No que se refere às companhias, 70% das crianças brincam com os amigos; os irmãos e primos vêm em seguida (43%). O local preferido é perto de casa (44%), seguido da própria casa (22%).

Um outro dado interessante é que apenas 18% das crianças brincam na escola.

No estudo de Porto Alegre foi apontado que as crianças não falam em brincar com adultos. Alves et al (2001) vêem esse dado como preocupante, uma vez que o adulto pode proporcionar troca de gerações – cultura, valores – e fortificar os laços afetivos. Através do referencial teórico vygotskyano, acrescentamos que a interação com o adulto pode proporcionar a intervenção na ZDP, referida anteriormente, considerada importante para o desenvolvimento da criança.

Quanto ao tema trabalho, o estudo de Alves et al (2001) aponta que as crianças relatam sentir prazer ao trabalhar (10 respostas, no total de 18) e ausência de sentimento (4 respostas). As justificativas se concentram no retorno financeiro e na valorização dessa atividade pela sociedade: “afasta da marginalidade”, “enobrece o homem”. Essas respostas refletem a força da ideologia do trabalho, conforme apontado por Campos (2001). Quando questionadas sobre o que pensam quando estão trabalhando, obtevese o seguinte resultado: em brincar (6 respostas), na família (3 respostas). em concentrarse na tarefa (6 respostas). Porém 11 relataram preferir trabalhar a brincar, 6 queriam estar brincando, e uma igualou essas duas atividades em termos de preferência.

Na avaliação da escolarização dessas crianças observa-se que o trabalho infantil traz evidentes implicações. Alves et al (2001) apontam que 40% das crianças estão freqüentando a escola, embora apresentem, no mínimo, dois anos de defasagem entre série e idade. Essa defasagem foi também encontrada na pesquisa desenvolvida em Natal (FRANCISCHINI et al, 2001).

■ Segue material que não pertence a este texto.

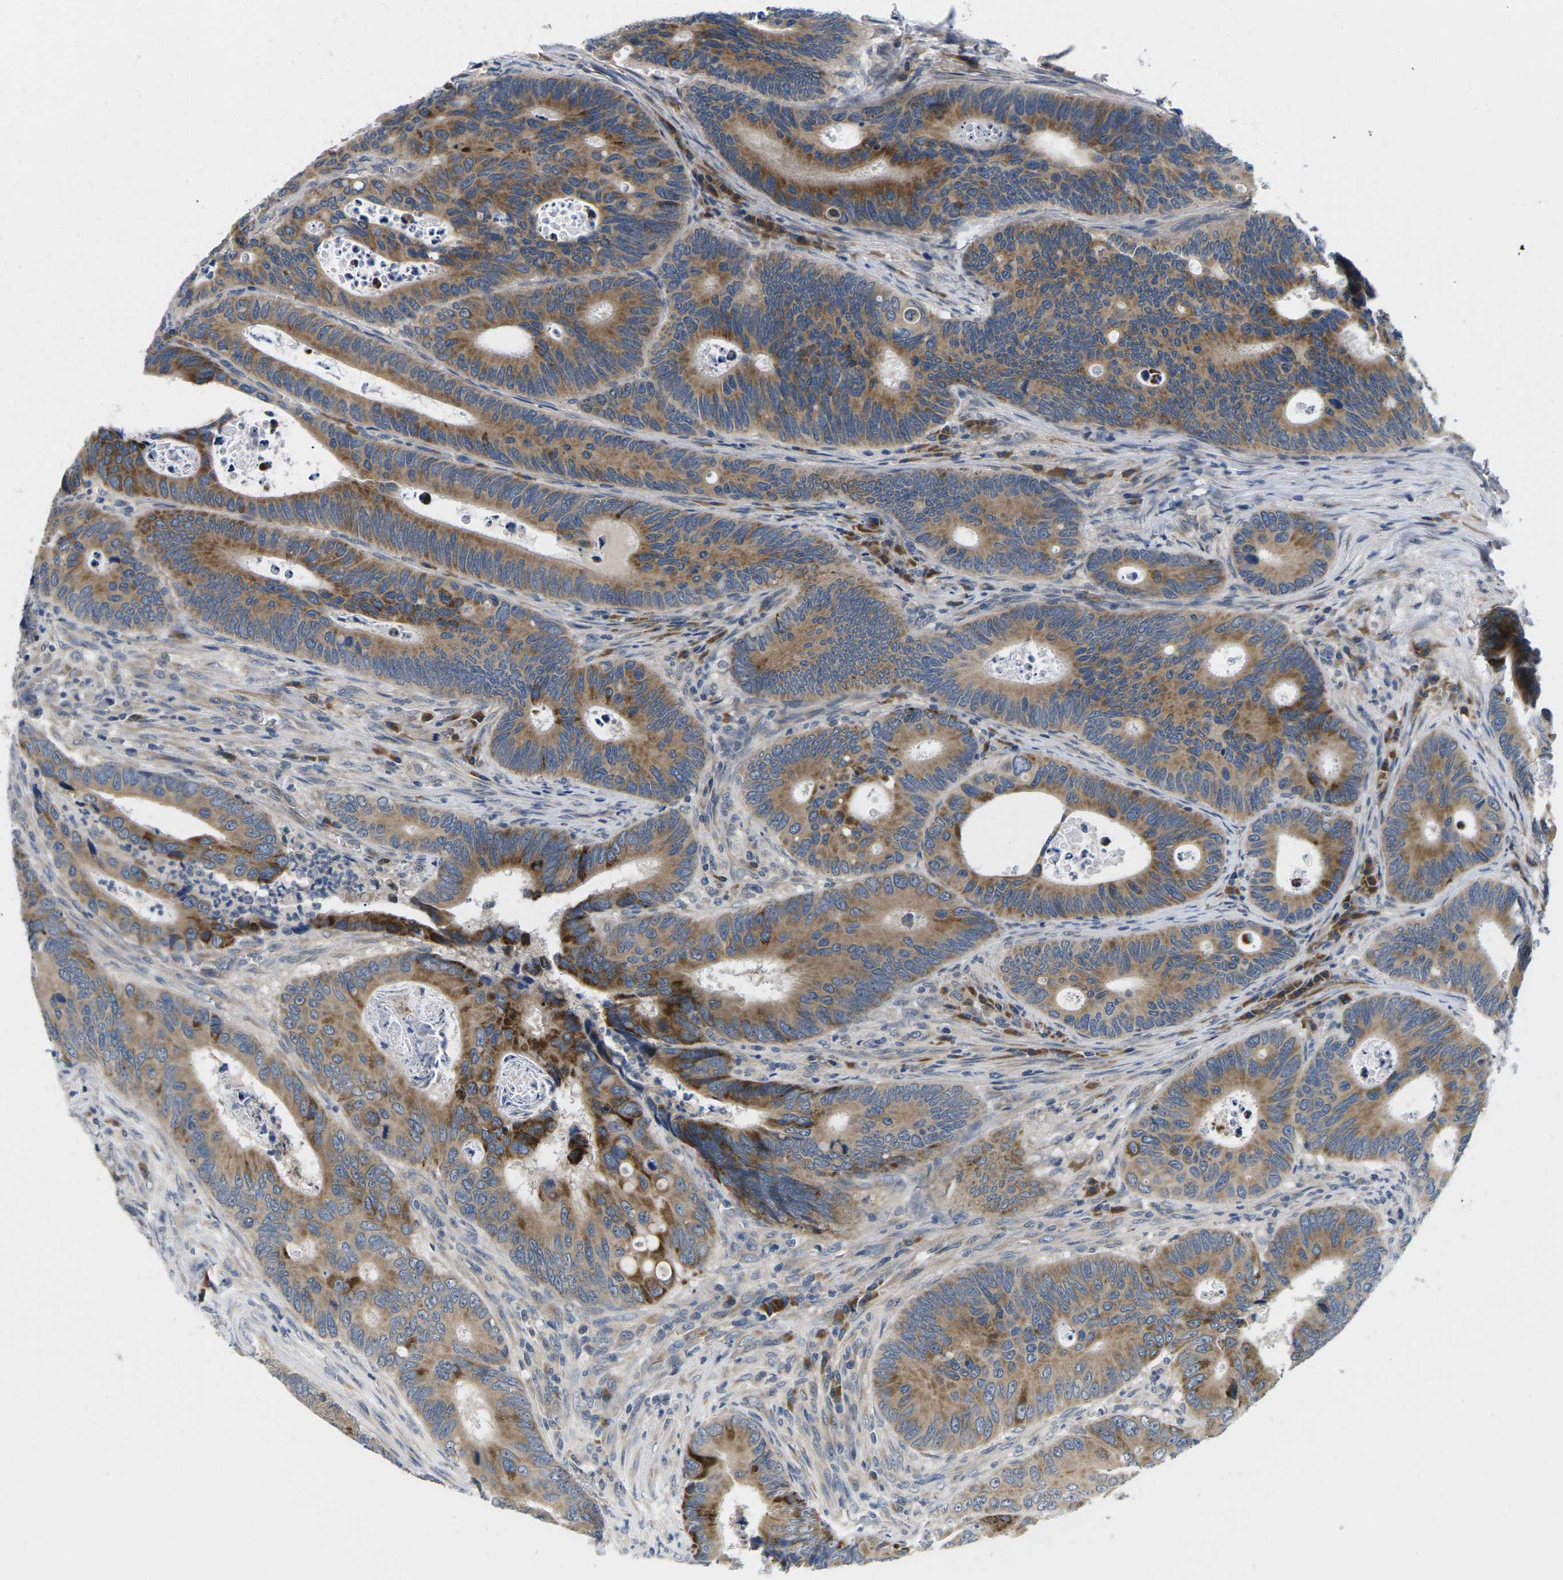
{"staining": {"intensity": "moderate", "quantity": ">75%", "location": "cytoplasmic/membranous"}, "tissue": "colorectal cancer", "cell_type": "Tumor cells", "image_type": "cancer", "snomed": [{"axis": "morphology", "description": "Inflammation, NOS"}, {"axis": "morphology", "description": "Adenocarcinoma, NOS"}, {"axis": "topography", "description": "Colon"}], "caption": "Immunohistochemistry image of neoplastic tissue: human adenocarcinoma (colorectal) stained using immunohistochemistry (IHC) reveals medium levels of moderate protein expression localized specifically in the cytoplasmic/membranous of tumor cells, appearing as a cytoplasmic/membranous brown color.", "gene": "ERGIC3", "patient": {"sex": "male", "age": 72}}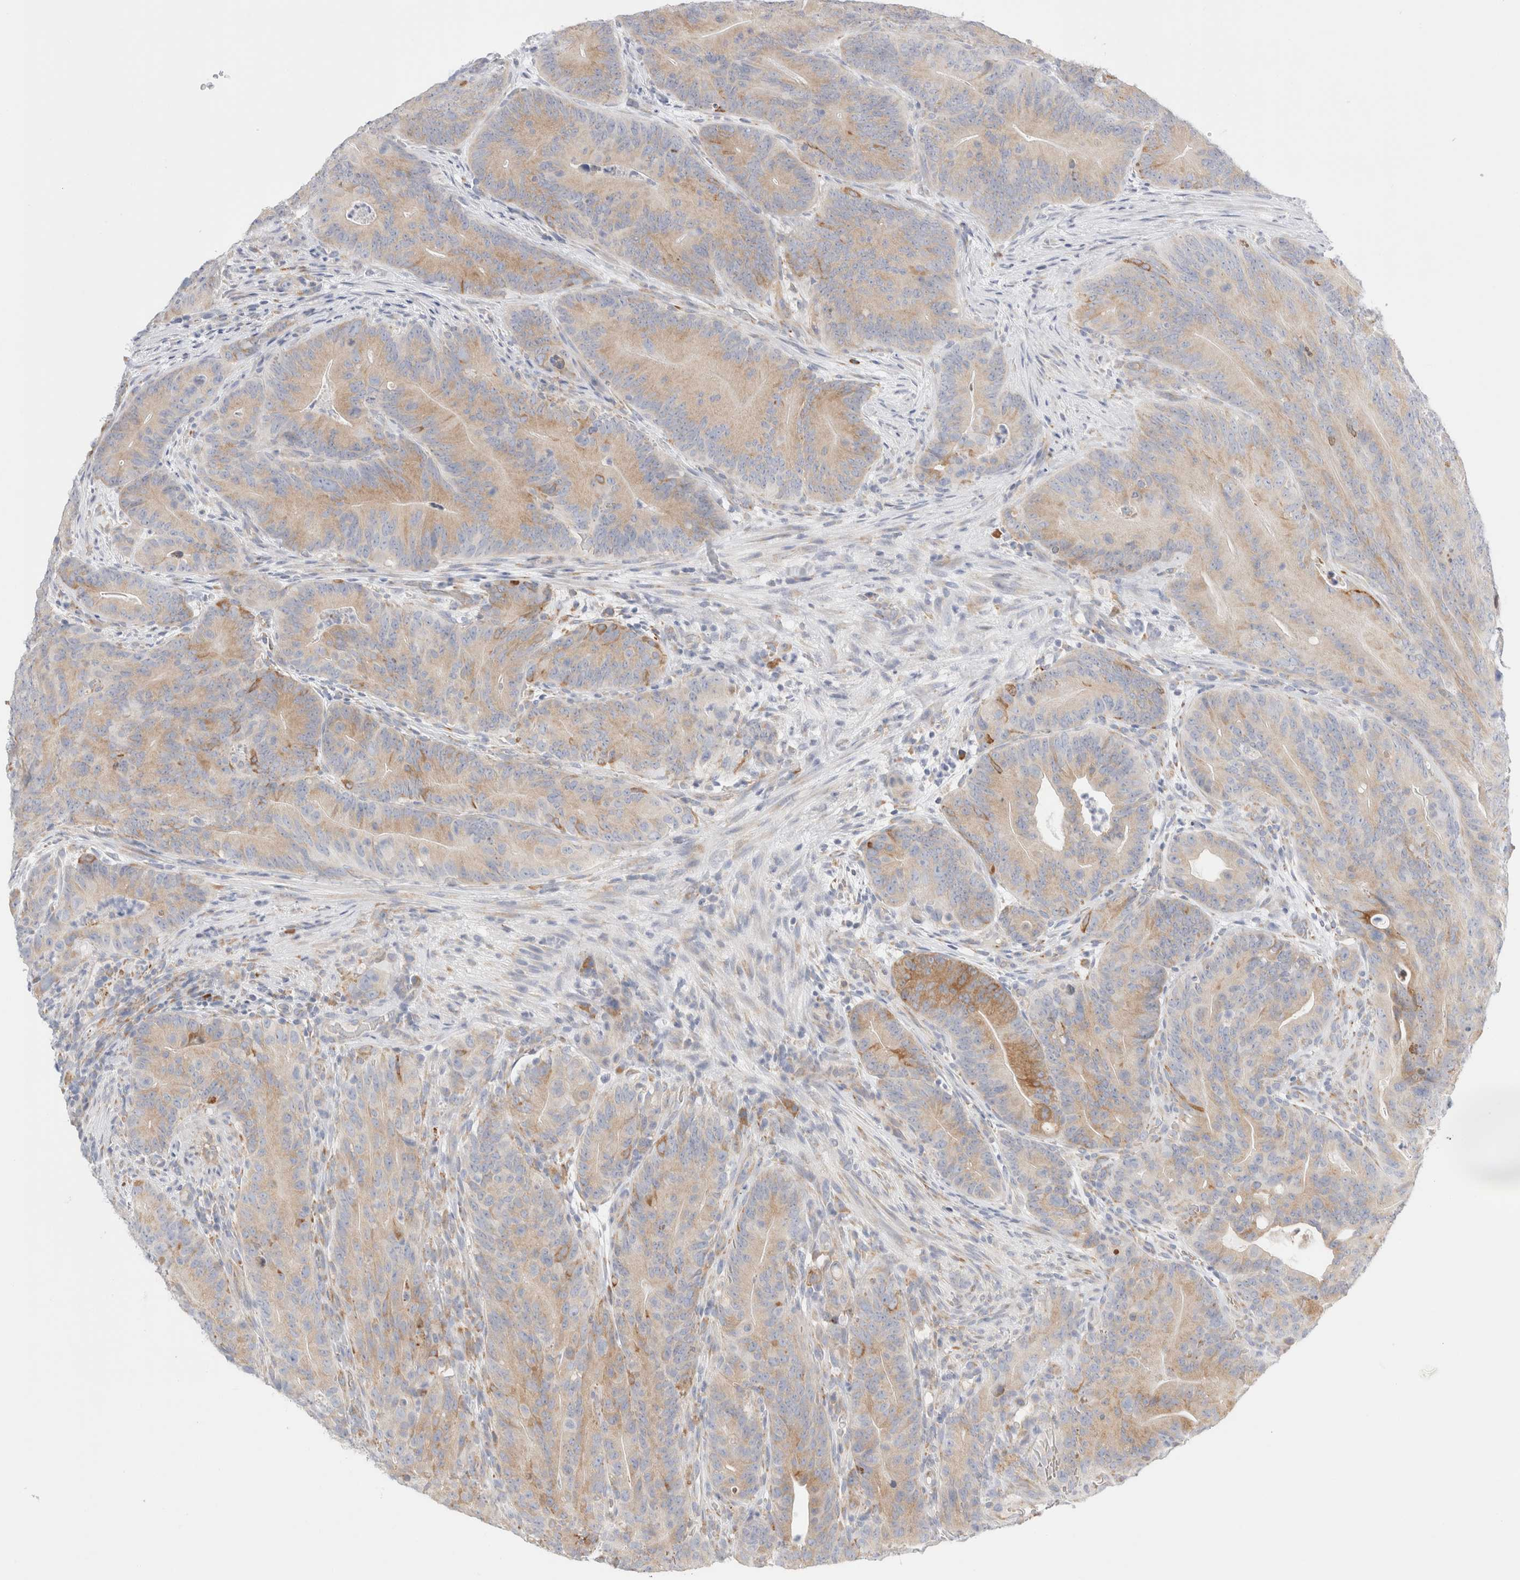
{"staining": {"intensity": "moderate", "quantity": "<25%", "location": "cytoplasmic/membranous"}, "tissue": "colorectal cancer", "cell_type": "Tumor cells", "image_type": "cancer", "snomed": [{"axis": "morphology", "description": "Normal tissue, NOS"}, {"axis": "topography", "description": "Colon"}], "caption": "Moderate cytoplasmic/membranous protein staining is appreciated in approximately <25% of tumor cells in colorectal cancer.", "gene": "CSK", "patient": {"sex": "female", "age": 82}}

Com essas pesquisas pudemos perceber que todas as crianças brincam. No entanto, é preciso estar atento para os contextos em que a brincadeira se faz presente. Diferentes contextos implicam diferentes tipos, horários, companhias, locais dessa atividade.

 

Metodologia

Participantes

Participaram deste estudo, de caráter exploratório, seis crianças, cinco do sexo masculino e uma do sexo feminino, na faixa etária de 7 a 11 anos, subdividas em dois grupos, compostos por três crianças cada um deles. O primeiro grupo foi composto por crianças que estão inseridas no mercado informal de trabalho – vendedores na praia. Tal grupo tinha como local de trabalho a Praia de Ponta Negra, em Natal, situada no bairro de mesmo nome, lugar de grande fluxo turístico da cidade. Do segundo grupo participaram crianças que freqüentam uma creche pública, com idade-limite de 9 anos, não inseridas no mercado de trabalho. Ambos os grupos são compostos por crianças residentes em Natal, RN. Trabalhamos com esses dois grupos no intuito de compará-los, verificando as similaridades e diferenças entre essas crianças, com relação à concepção de brincadeira.

 

Procedimentos

A constituição do corpus deu-se por entrevista semi-estruturada dividida em dois momentos: o primeiro pela composição dos dados sociodemográficos: identificação do sujeito (idade, sexo, data de nascimento), escolarização, local de moradia. Com as crianças trabalhadoras acrescentamos questões sobre atividades exercidas nas ruas, turno, renda obtida com essas atividades e destino dessa renda; o segundo por meio da história Pinóquio, de Collodi (1992), investigamos aspectos relacionados ao brincar, como: presença dessa atividade em seu cotidiano, “instrumentos” utilizados, tipos de brincadeira, companhia, local, tempo disponível, o significado do brincar e o que essa atividade proporciona. A escolha da referida história deve-se ao fato de que nela são enfocados o brincar, a escola, a família e o trabalho como elementos que determinariam a condição de “menino de verdade”, em oposição à de boneco de madeira.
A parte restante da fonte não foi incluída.